While the rest of summer tourism flocked to more accessible and cooler alternatives, my brother and I braved forth in our A/C-less ’92 Jeep Cherokee through one of the hottest places on earth.
It was the crux of summer when we chugged and toiled up the steep inclines of the Panamints and twisted through the Black Mountains down to the vast salt flats covering the valley. It was a world I never expected to encounter: surreal and eerily beautiful. Part of me wanted to linger a little. Such beauty needed to be admired. But the heat prevented much of anything, and most of me worried for our safety in the rising temperatures.
As fate would have it, our Jeep nearly overheated trying to ascend the steep grades of the mountain ranges. We pulled over in a turnout, shut off the engine, and waited. For the first time, I felt the loneliness settle. The thick July heat wasn’t nearly as suffocating as Florida’s, and I was thankful we had a trunk full of water and food. But there was no one for miles. No cars, no park rangers approaching in the distance. No service either. Just us, the jeep and the great desert.
And my was it great!
Serrated peaks of reds, browns and oranges bordered the horizon and cradled the expansive golden valley below. They all seemed like faraway lands, lonely and waiting to be discovered and explored. Secrets were hiding between its canyons and so were the last whispers of a time forgotten. It was all heartachingly magnificent.

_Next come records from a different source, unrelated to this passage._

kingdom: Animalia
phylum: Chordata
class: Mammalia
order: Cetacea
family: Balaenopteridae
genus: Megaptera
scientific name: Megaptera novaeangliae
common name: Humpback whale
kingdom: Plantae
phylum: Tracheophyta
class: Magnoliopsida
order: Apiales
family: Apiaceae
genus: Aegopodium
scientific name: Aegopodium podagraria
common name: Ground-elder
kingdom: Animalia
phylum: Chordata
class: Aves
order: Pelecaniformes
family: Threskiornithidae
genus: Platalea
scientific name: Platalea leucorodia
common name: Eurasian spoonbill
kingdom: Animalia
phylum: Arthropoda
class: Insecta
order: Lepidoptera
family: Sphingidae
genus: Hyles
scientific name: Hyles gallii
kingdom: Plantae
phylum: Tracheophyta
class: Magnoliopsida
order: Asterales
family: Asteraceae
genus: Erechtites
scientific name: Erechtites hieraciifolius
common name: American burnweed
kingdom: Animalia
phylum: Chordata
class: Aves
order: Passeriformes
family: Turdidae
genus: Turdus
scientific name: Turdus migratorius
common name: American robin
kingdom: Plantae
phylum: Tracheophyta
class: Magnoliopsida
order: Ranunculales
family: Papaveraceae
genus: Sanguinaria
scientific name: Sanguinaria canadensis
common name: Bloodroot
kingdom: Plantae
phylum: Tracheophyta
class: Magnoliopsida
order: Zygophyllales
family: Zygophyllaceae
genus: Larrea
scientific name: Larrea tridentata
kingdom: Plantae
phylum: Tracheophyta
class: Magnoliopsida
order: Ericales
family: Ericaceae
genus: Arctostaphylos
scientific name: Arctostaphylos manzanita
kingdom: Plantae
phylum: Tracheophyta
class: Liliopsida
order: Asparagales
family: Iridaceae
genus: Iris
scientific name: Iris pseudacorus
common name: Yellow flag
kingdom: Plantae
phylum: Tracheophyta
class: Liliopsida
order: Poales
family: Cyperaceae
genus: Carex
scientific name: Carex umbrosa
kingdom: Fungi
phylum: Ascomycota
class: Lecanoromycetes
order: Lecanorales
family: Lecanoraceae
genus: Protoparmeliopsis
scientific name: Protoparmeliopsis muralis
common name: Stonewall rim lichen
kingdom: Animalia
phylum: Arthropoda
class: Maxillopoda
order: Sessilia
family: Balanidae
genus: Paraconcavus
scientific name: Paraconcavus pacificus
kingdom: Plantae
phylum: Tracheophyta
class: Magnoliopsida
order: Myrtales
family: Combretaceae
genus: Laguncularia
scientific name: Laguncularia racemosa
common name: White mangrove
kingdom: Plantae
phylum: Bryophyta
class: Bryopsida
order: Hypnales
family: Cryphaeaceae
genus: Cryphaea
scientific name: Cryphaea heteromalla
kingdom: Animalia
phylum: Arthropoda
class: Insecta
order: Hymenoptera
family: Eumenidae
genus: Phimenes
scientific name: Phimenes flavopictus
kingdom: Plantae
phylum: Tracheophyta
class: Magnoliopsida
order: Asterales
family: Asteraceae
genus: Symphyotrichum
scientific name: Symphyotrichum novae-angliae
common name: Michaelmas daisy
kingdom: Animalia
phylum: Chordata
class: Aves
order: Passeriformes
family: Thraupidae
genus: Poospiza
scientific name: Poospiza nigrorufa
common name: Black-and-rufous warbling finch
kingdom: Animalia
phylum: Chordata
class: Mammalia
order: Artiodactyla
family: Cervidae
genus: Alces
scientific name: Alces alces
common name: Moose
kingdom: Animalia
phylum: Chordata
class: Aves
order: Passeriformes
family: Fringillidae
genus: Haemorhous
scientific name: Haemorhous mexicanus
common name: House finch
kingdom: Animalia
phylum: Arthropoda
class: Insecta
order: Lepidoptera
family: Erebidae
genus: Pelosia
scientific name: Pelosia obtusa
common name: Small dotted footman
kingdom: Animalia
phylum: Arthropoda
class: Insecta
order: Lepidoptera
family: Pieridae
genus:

Perhaps it was this allure that thwarted my concern for the jeep. Instead, I was pensive and inspired. I felt as if I’d escaped into Middle Earth somehow, and any moment I’d embark on a long quest by foot, a la Frodo and Samwise, to carry out a necessary good. I’d already marked a peak in the distance as my Mount Doom.
When the jeep started again, it began to rain. The rest of the drive to Beatty went without a hiccup, and I promised myself I’d return to Death Valley one day.